The thrust chamber from the Apollo 11 mission, found on the Atlantic Ocean floor by Bezos Expeditions.
A year after discovering rockets from the Apollo 11 moon mission on the bottom of the Atlantic Ocean, Bezos Expeditions has recovered "many prime pieces" of the engines, Jeff Bezos blogged today.
Amazon's billionaire founder and chief executive wrote that the crew of the ship Seabed Worker spent three weeks at sea, working almost three miles below the surface to pull up the various piece of the engines.

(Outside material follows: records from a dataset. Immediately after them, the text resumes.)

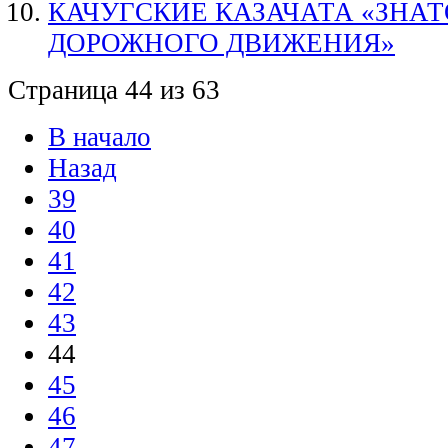
КАЧУГСКИЕ КАЗАЧАТА «ЗНА
ДОРОЖНОГО ДВИЖЕНИЯ»
Страница 44 из 63
В начало
Назад
39
40
41
42
43
44
45
46
47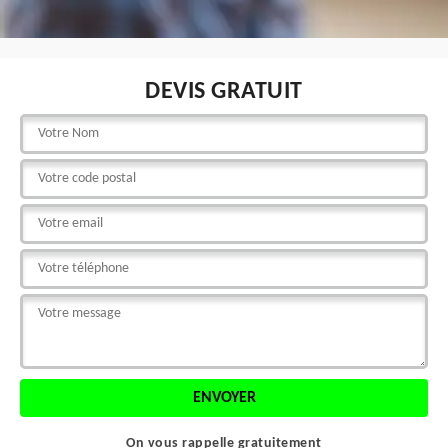
DEVIS GRATUIT
On vous rappelle gratuitement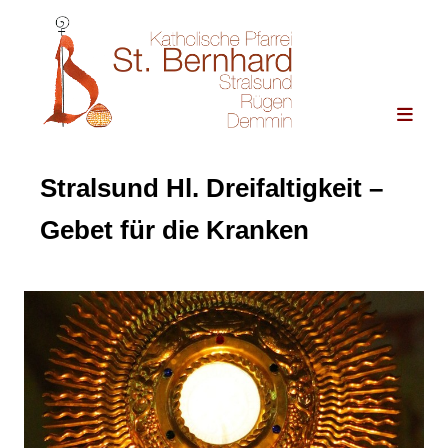
Stralsund Hl. Dreifaltigkeit –
Gebet für die Kranken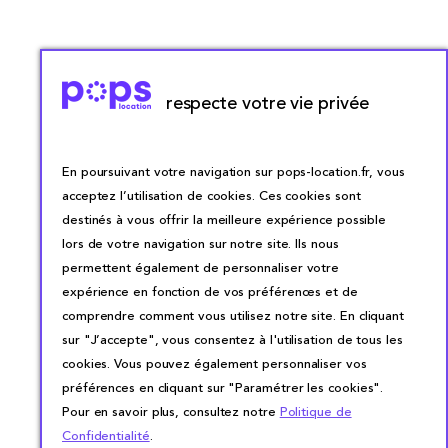
respecte votre vie privée
En poursuivant votre navigation sur pops-location.fr, vous
acceptez l’utilisation de cookies. Ces cookies sont
destinés à vous offrir la meilleure expérience possible
lors de votre navigation sur notre site. Ils nous
permettent également de personnaliser votre
expérience en fonction de vos préférences et de
comprendre comment vous utilisez notre site. En cliquant
sur "J’accepte", vous consentez à l'utilisation de tous les
cookies. Vous pouvez également personnaliser vos
préférences en cliquant sur "Paramétrer les cookies".
Pour en savoir plus, consultez notre
Politique de
Confidentialité
.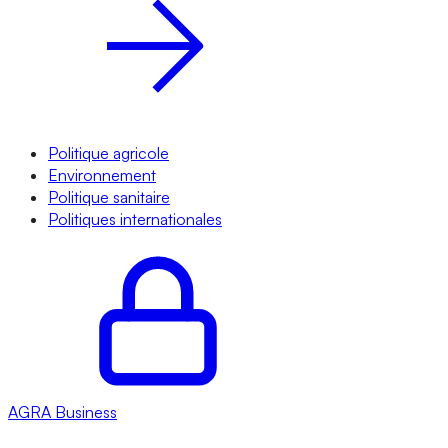
Politique agricole
Environnement
Politique sanitaire
Politiques internationales
AGRA
Business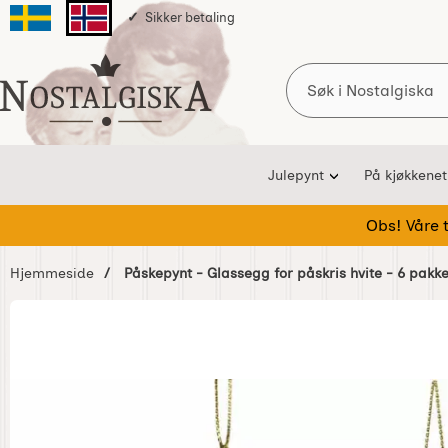
Sikker betaling
Svenska sidan
Norska sidan
Søk
Startsiden for Nostalgiska
Julepynt
På kjøkkenet
Obs! Våre te
Hjemmeside
Påskepynt - Glassegg for påskris hvite - 6 pakk
Hoppe
over
Bilder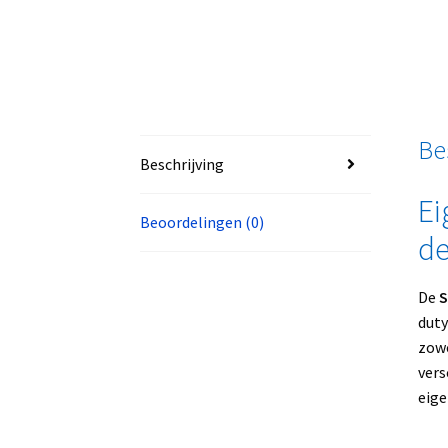
Be
Beschrijving
Ei
Beoordelingen (0)
de
De
S
duty
zow
vers
eige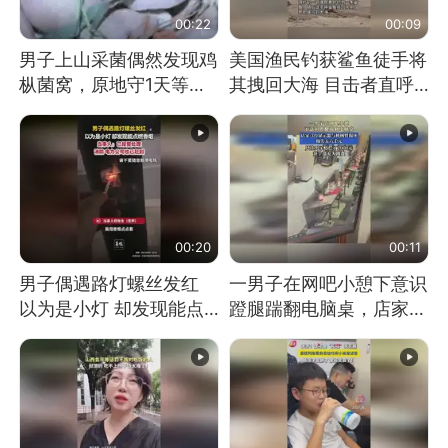
00:22
00:09
男子上山采菌偶然发现鸡
美国渔民钓获鲨鱼徒手将
枞菌窝，原地守1天等它
其拽回大海 目击者直呼
长大：挖了140多朵
震惊 （视频来源：参考
消息）
00:20
00:11
男子偶遇路灯螺丝发红
一男子在网吧小憩下意识
以为是小灯 却发现能点
蹬腿踹翻电脑桌，店家3
燃香烟 当事人：已报警
台显示器与机械臂损坏
处理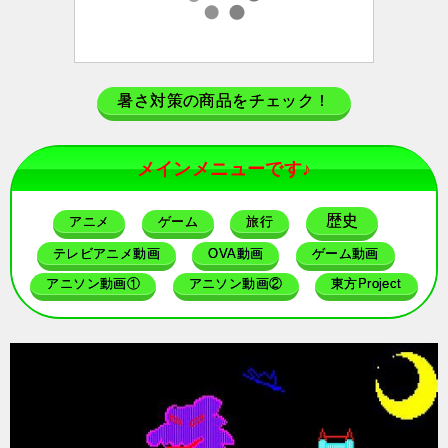
暑さ対策の商品をチェック！
メインメニューです♪
歴史
アニメ
ゲーム
旅行
テレビアニメ動画
OVA動画
ゲーム動画
アニソン動画①
アニソン動画②
東方Project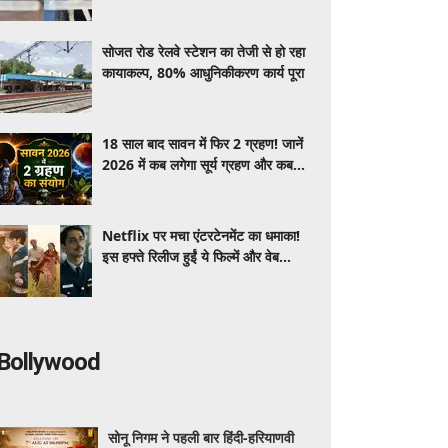
सोजत रोड रेलवे स्टेशन का तेजी से हो रहा
कायाकल्प, 80% आधुनिकीकरण कार्य पूरा
18 साल बाद सावन में फिर 2 ग्रहण! जानें
2026 में कब लगेगा सूर्य ग्रहण और कब
होगा चंद्र ग्रहण, जाने तारीख-समय समेत
पूरी जानकारी
Netflix पर मचा एंटरटेनमेंट का धमाका!
इस हफ्ते रिलीज हुईं ये फिल्में और वेब
सीरीज, वीकेंड पर कर डाले बिंजवॉच
Bollywood
सोनू निगम ने पहली बार हिंदी-हरियाणवी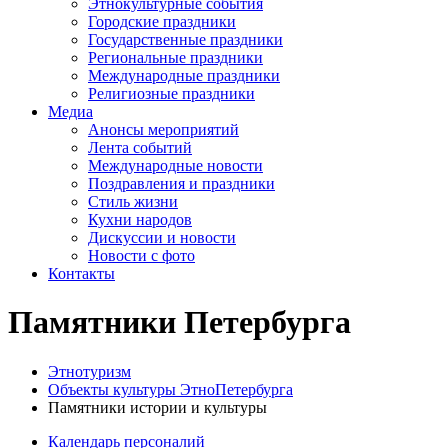
Этнокультурные события
Городские праздники
Государственные праздники
Региональные праздники
Международные праздники
Религиозные праздники
Медиа
Анонсы мероприятий
Лента событий
Международные новости
Поздравления и праздники
Cтиль жизни
Кухни народов
Дискуссии и новости
Новости с фото
Контакты
Памятники Петербурга
Этнотуризм
Объекты культуры ЭтноПетербурга
Памятники истории и культуры
Календарь персоналий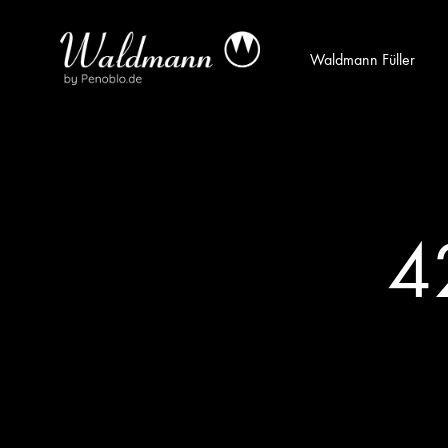
Waldmann Füller
Waldmann
Mit
Füller
Gratis
|
Gravur
Schreibgeräte
&
aus
Versand
4
Sterlingsilber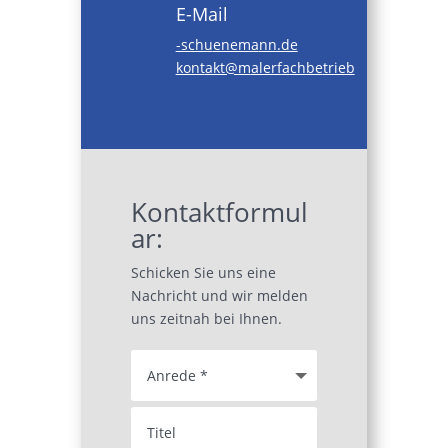
E-Mail
uhcs-
amene
ed.nn
tnok
m@tka
frela
ebhca
beirt
Kontaktformul
ar:
Schicken Sie uns eine
Nachricht und wir melden
uns zeitnah bei Ihnen.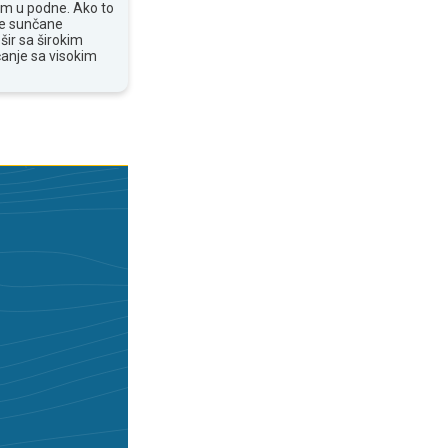
om u podne. Ako to
te sunčane
šir sa širokim
anje sa visokim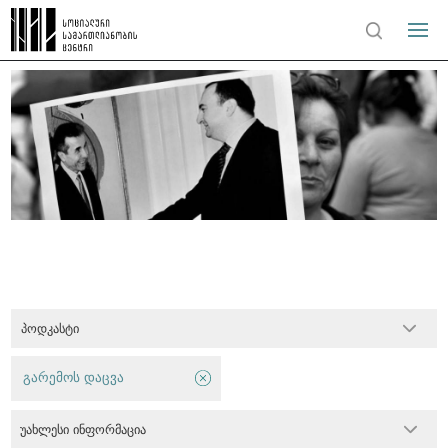
პოდკასტი
გარემოს დაცვა
უახლესი ინფორმაცია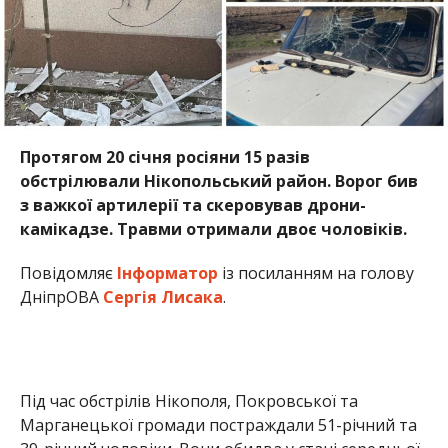
ДніпрОВА
Сергія Лисака
.
Під час обстрілів Нікополя, Покровської та
Марганецької громади постраждали 51-річний та
39-річний чоловіки. Вони обидва у стані середньої
тяжкості і знаходяться у лікарні.
Також ворог пошкодив інфраструктуру, 4
підприємства. Понівечені дев’ятиповерхівка і 5
приватних будинків. Потрощені господарські
споруди, авто, теплиця та лінія електропередач.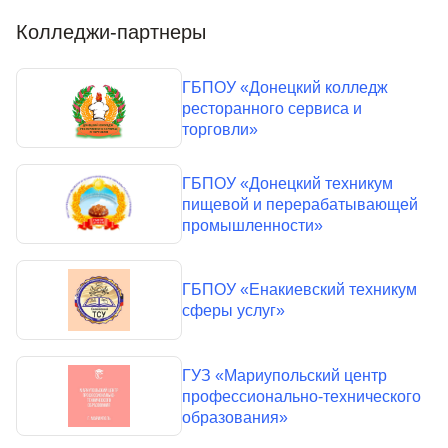
Колледжи-партнеры
ГБПОУ «Донецкий колледж
ресторанного сервиса и
торговли»
ГБПОУ «Донецкий техникум
пищевой и перерабатывающей
промышленности»
ГБПОУ «Енакиевский техникум
сферы услуг»
ГУЗ «Мариупольский центр
профессионально-технического
образования»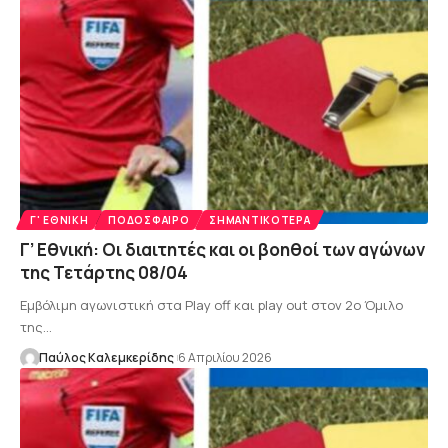
Γ' ΕΘΝΙΚΉ
ΠΟΔΌΣΦΑΙΡΟ
ΣΗΜΑΝΤΙΚΌΤΕΡΑ
Γ’ Εθνική: Οι διαιτητές και οι βοηθοί των αγώνων
της Τετάρτης 08/04
Εμβόλιμη αγωνιστική στα Play off και play out στον 2ο Όμιλο
της…
Παύλος Καλεμκερίδης
6 Απριλίου 2026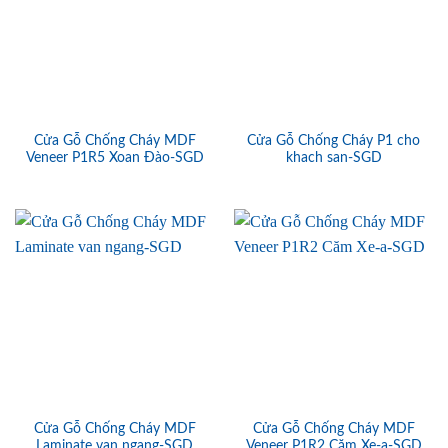
Cửa Gỗ Chống Cháy MDF
Cửa Gỗ Chống Cháy P1 cho
Veneer P1R5 Xoan Đào-SGD
khach san-SGD
Cửa Gỗ Chống Cháy MDF
Cửa Gỗ Chống Cháy MDF
Laminate van ngang-SGD
Veneer P1R2 Căm Xe-a-SGD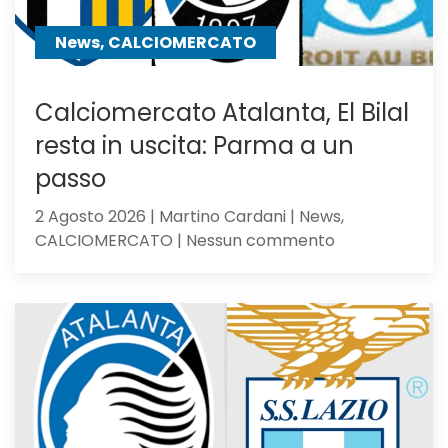
News, CALCIOMERCATO
Calciomercato Atalanta, El Bilal
resta in uscita: Parma a un
passo
2 Agosto 2026 | Martino Cardani | News,
su
CALCIOMERCATO | Nessun commento
Calciomercat
Atalanta,
El
Bilal
resta
in
uscita:
Parma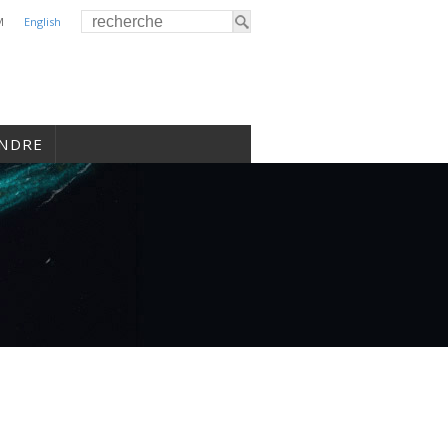
M
English
INDRE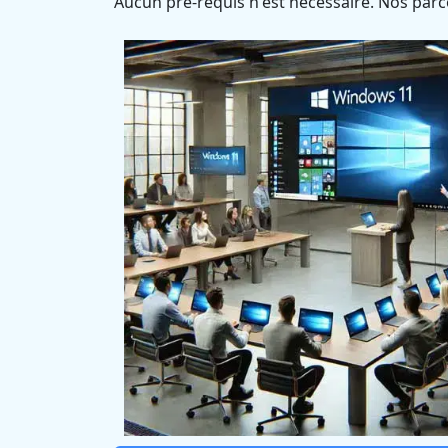
Aucun pré-requis n'est nécessaire. Nos parc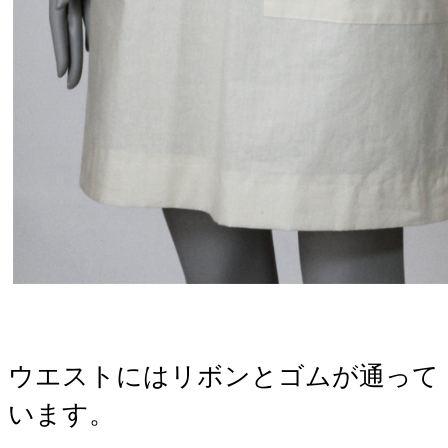
ウエストにはリボンとゴムが通って
います。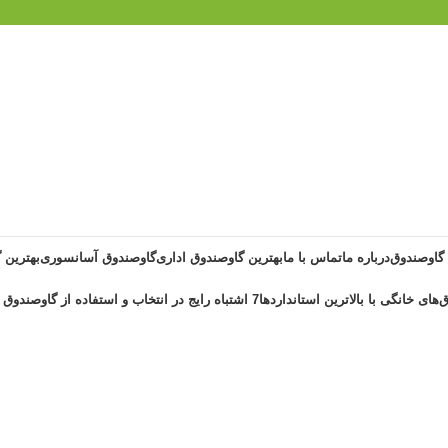
 گاوصندوق
درباره ما
تماس با ما
بهترین گاوصندوق اداری
گاوصندوق آسانسوری
بهترین 
‌های خانگی با بالاترین استانداردها
7 اشتباه رایج در انتخاب و استفاده از گاوصندوق خانگی ضد حریق
 کاوه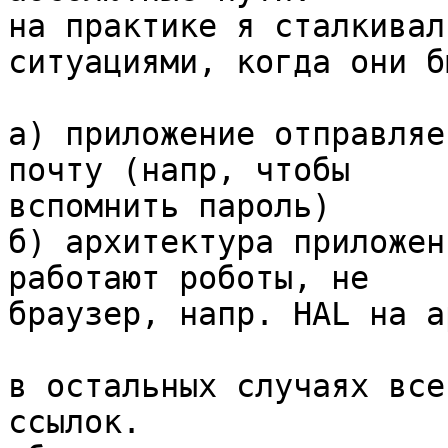
на практике я сталкивал
ситуациями, когда они б
а) приложение отправляе
почту (напр, чтобы

вспомнить пароль)

б) архитектура приложен
работают роботы, не

браузер, напр. HAL на ap
в остальных случаях все
ссылок.
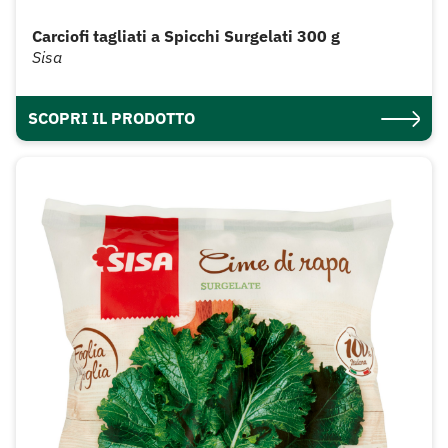
Carciofi tagliati a Spicchi Surgelati 300 g
Sisa
SCOPRI IL PRODOTTO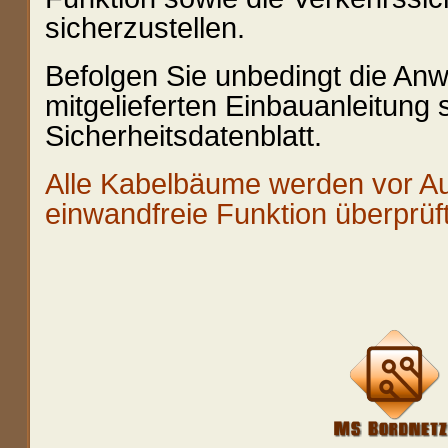
sicherzustellen.
Befolgen Sie unbedingt die An
mitgelieferten Einbauanleitung
Sicherheitsdatenblatt.
Alle Kabelbäume werden vor Aus
einwandfreie Funktion überprüft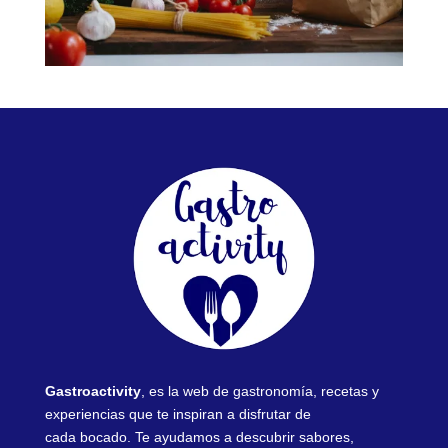
Gastroactivity
, es la web de gastronomía, recetas y
experiencias que te inspiran a disfrutar de
cada bocado. Te ayudamos a descubrir sabores,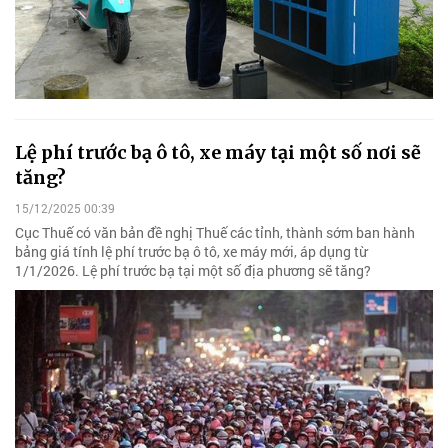
Lệ phí trước bạ ô tô, xe máy tại một số nơi sẽ
tăng?
15/12/2025 00:39
Cục Thuế có văn bản đề nghị Thuế các tỉnh, thành sớm ban hành
bảng giá tính lệ phí trước bạ ô tô, xe máy mới, áp dụng từ
1/1/2026. Lệ phí trước bạ tại một số địa phương sẽ tăng?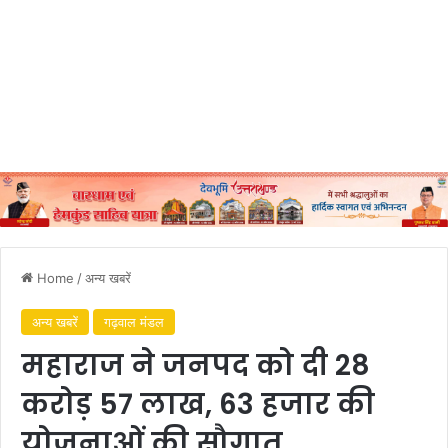
Home
/
अन्य खबरें
अन्य खबरें
गढ़वाल मंडल
महाराज ने जनपद को दी 28
करोड़ 57 लाख, 63 हजार की
योजनाओं की सौगात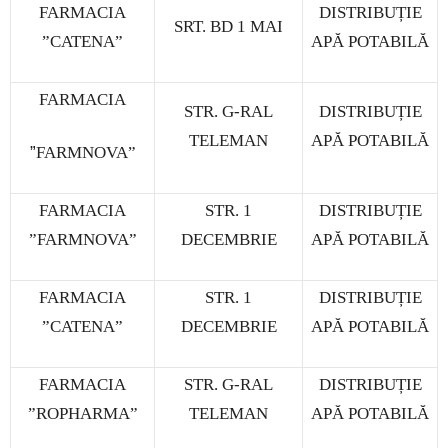
FARMACIA
DISTRIBUȚIE
SRT. BD 1 MAI
”CATENA”
APĂ POTABILĂ
FARMACIA
STR. G-RAL
DISTRIBUȚIE
TELEMAN
APĂ POTABILĂ
”
FARMNOVA”
FARMACIA
STR. 1
DISTRIBUȚIE
”FARMNOVA”
DECEMBRIE
APĂ POTABILĂ
FARMACIA
STR. 1
DISTRIBUȚIE
”CATENA”
DECEMBRIE
APĂ POTABILĂ
FARMACIA
STR. G-RAL
DISTRIBUȚIE
”ROPHARMA”
TELEMAN
APĂ POTABILĂ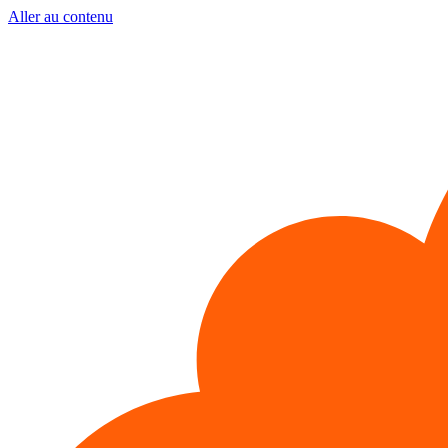
Aller au contenu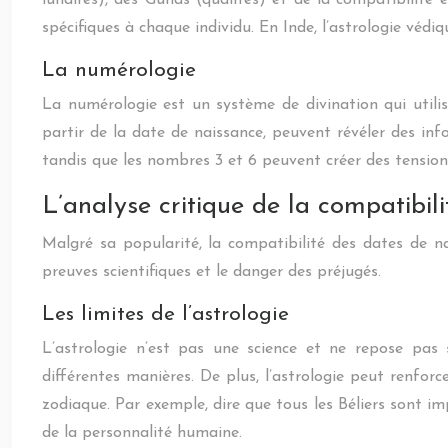
lunaires), des Gunas (qualités) et de la compatibilit
spécifiques à chaque individu. En Inde, l’astrologie védi
La numérologie
La numérologie est un système de divination qui utilis
partir de la date de naissance, peuvent révéler des i
tandis que les nombres 3 et 6 peuvent créer des tension
L’analyse critique de la compatibil
Malgré sa popularité, la compatibilité des dates de 
preuves scientifiques et le danger des préjugés.
Les limites de l’astrologie
L’astrologie n’est pas une science et ne repose pas
différentes manières. De plus, l’astrologie peut renforc
zodiaque. Par exemple, dire que tous les Béliers sont i
de la personnalité humaine.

"We've seen an underwater wonderland -- an incredible sculpture garden of twisted F-1 engines that tells the story of a fiery and violent end, one that serves testament to the Apollo program," Bezos wrote. "Each piece we bring on deck conjures for me the thousands of engineers who worked together back then to do what for all time had been thought surely impossible."
Last March, Bezos reported that, using deep sea sonar, his crew had discovered the Apollo 11 engines lying 14,000 feet below the surface. At the time, he said he hoped recovering the rockets would inspire kids to invent and explore just as the NASA missions inspired him. The Apollo 11 mission was the one that put the first humans on the moon -- Neil Armstrong and Buzz Aldrin -- on July 20, 1969.
Bezos is one of a handful of wealthy and geeky patrons of sea exploration. A year ago, film director James Cameron made the first solo dive to the ocean's deepest point, the Pacific Ocean's Mariana Trench. Richard Branson, who runs the Virgin business empire, has similar plans to explore the Mariana Trench with his Virgin Oceanic.